Les cellules utilisent une molécule peu connue pour se protéger contre la surcharge en fer
Des chercheurs du Massachusetts Institute of Technology (MIT) ont découvert que les cellules comptent sur des molécules appelées polyamines pour se prémunir contre les effets nocifs d’un excès de fer. Cette découverte, publiée le 14 août dans la revue Cell, révèle que les polyamines agissent comme des « casiers de stockage » pour le fer, maintenant ce métal dans un état non réactif jusqu’à ce que les cellules en aient besoin.
Le fer est essentiel pour la production d’énergie, le transport de l’oxygène et de nombreuses réactions chimiques vitales. Cependant, lorsqu’il est présent en excès, il peut provoquer des réactions destructrices qui endommagent l’ADN, les protéines et les membranes cellulaires.
Les chercheurs, dirigés par Ankur Jain, professeur associé de biologie au MIT, et Whitney Henry, professeur assistant de biologie, ont également inclus Pushkal Sharma, doctorant, dans leur étude. Ils ont utilisé une approche génétique à grande échelle pour examiner les processus cellulaires affectés par des variations des niveaux de polyamines. Ils ont constaté qu’une protéine nommée GPX4 devient essentielle lorsque les niveaux de polyamines sont réduits, protégeant les cellules des réactions chimiques nuisibles.

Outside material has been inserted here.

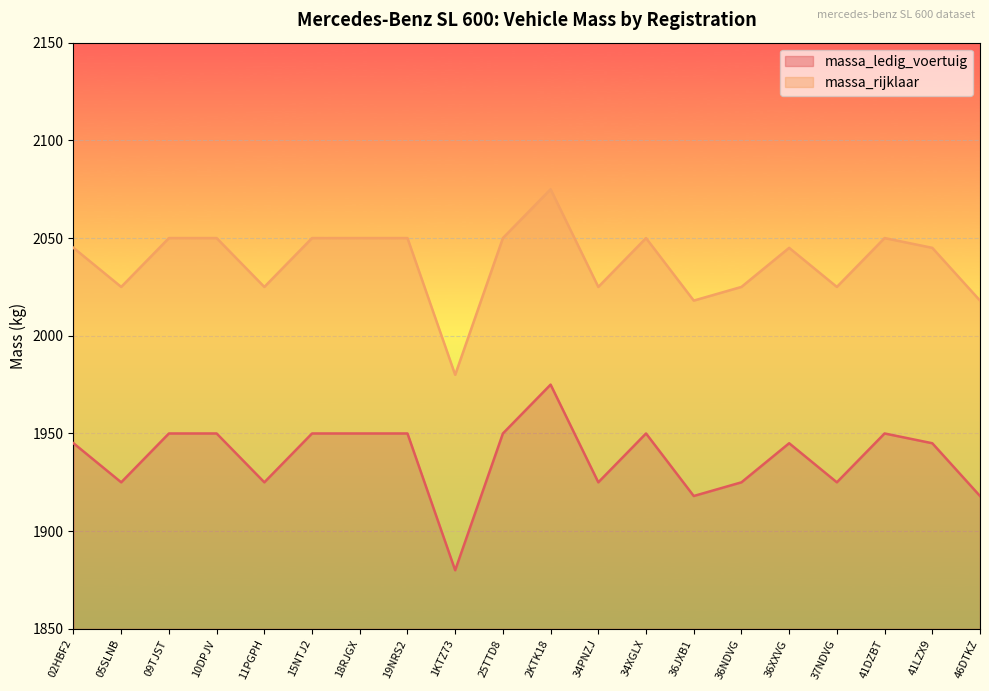

What value does the massa_rijklaar series have at 02HBF2?

2045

En développant un nouveau capteur fluorescent, les chercheurs ont pu mer le fer réactif dans les cellules vivantes. Ils ont observé qu’une diminution des polyamines était corrélée à une augmentation du fer chimiquement réactif, confirmant ainsi le rôle protecteur des polyamines.
Ces résultats pourraient avoir des implications significatives pour le traitement du cancer, car les cellules cancéreuses dépendent souvent de niveaux élevés de polyamines pour leur croissance rapide. De plus, des mutations dans les gènes régulant les polyamines sont liées à des formes rares de la maladie de Parkinson, qui présentent également des niveaux de fer anormalement élevés dans le cerveau.
Cette recherche ouvre de nouvelles voies pour comprendre les mécanismes biologiques sous-jacents à ces maladies et pourrait conduire à des traitements plus efficaces à l’avenir.
Cette étude a été soutenue par des subventions des National Institutes of Health, de la Bumpus Foundation et des Pew Charitable Trusts.